A Line Describing the Sun, 2010

His work A Line Describing the Sun (2010) is a two-channel video that documents Lamson melting the desert floor with a Fresnel lens into a line of black glass. He follows the path of the sun moves through the sky, hence the chosen title. With the help of a single assistant, the filming process involved performing this event over five days, capturing everything from wide high-angle shots to macro shots of the melting earth.

===Solarium (2012)===
In the site-specific installation structure Solarium (2012), was located at the Storm King Art Center in Mountainville, New York. The installation structure with three species of citrus trees grown inside. The 82 sq ft experimental structure is a functional greenhouse constructed of a steel frame and panels of caramelized sugar. To create the panels in an "amazing spectrum" of hues, Lamson concocted recipes he made himself, simply boiling refined white sugar until it turned specific shades. The resulting shades vary from clear to opaque black, with saffron, flame orange, primrose, and deep burgundy in between.

Lamson believes that when you approach Solarium up Storm King's grassy hill, you experience the Andrew Wyeth sensibility of "the sanctuary in the landscape." From the outside the structure gives the impression of a chapel of stained glass, and once they are inside, the viewer is able to understand the color of the panels better. These panels also create a colorized frame through which to view the landscape. There is a shifting experience between the unique color and texture of panels themselves as they age and change in the sun.

The structure is centered on a miniature lemon and orange trees symbolizing his interest in sugar as a fundamental requirement for life. All plants create sugars through photosynthesis. Lamson was interested in how the red-yellow light coming through the caramelized panels would affect the plants themselves and wanted to see if they would one day bear fruit. This possibility suggested a recursive materiality at play between the color of the light and the color of the fruit that the trees might produce.

===Untitled (Walden) (2015)===
The group exhibition Walden, revisited (2015) was a curation of fifteen projects by Dina Deitsch at the deCordova Sculpture Museum and Sculpture Park, a contemporary art museum in Lincoln, Massachusetts. Lamson's piece, Untitled (Walden) is both an installation piece as well as a video.

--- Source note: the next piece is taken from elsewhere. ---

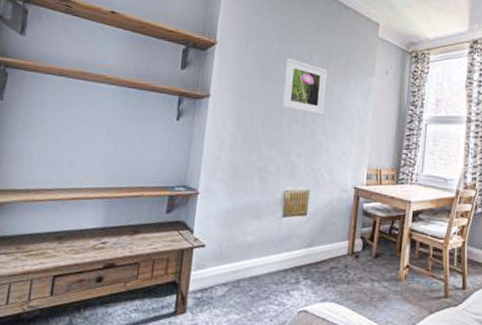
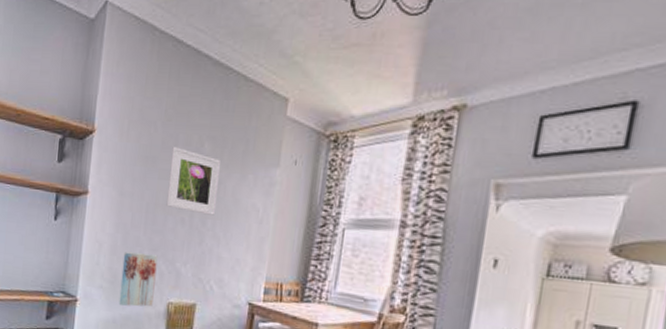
wall art: none [238,147,275,196] -> present [118,252,158,307]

The project is a poetic re-envisioning of the iconic cabin and watery landscape of Henry Thoreau's book Walden.

The Walden Pond is largely influenced by Henry Thoreau's naturalist and philosophical writings. Walden, published in 1854, is a book that details his deliberate escape into the woods to live a life simplified to "only the essential facts" in the now-iconic, self-built, one-room cabin on the shores of the pond. The book infused nature writing with the philosophical underpinnings of Transcendentalism, exalting self-reliance and direct experience of nature as the very marrow of existence. The Walden, revisited exhibition sets out to examine the complicated and evolving legacy of the book against Walden Pond's current landscape, today a state park and popular swimming hole.

To create the video, Lamson built a small-scale model of Thoreau's cabin re-imagined as an artist studio and entirely in white. The model floated on the lake inside of an eight-by-eight-foot cabin-shaped tent that functioned as a camera obscura. The resulting video captures the projected image of the inverted lake landscape as it moves slowly over the interior of the model cabin, illuminating the walls, furniture, and tools within this constructed space.

Lamson's sensitivity to the environmental conditions is critical to how his performative action unfolds and how his video work eventually comes together. The landscape operates as both the subject matter and a set of changing physical parameters that affect how he, the artist, responds to it.

The installation experience is a darkened space where the video is projected across the back wall of the gallery. The video is clips of the camera obscura phenomena in motion. Instead of the viewers seeing the floating cabin on Walden's pond from the shoreline, the camera obscura documentation creates a compression of time, space, and multiple perspectives of the landscape all within the eighteen-minute duration of the piece.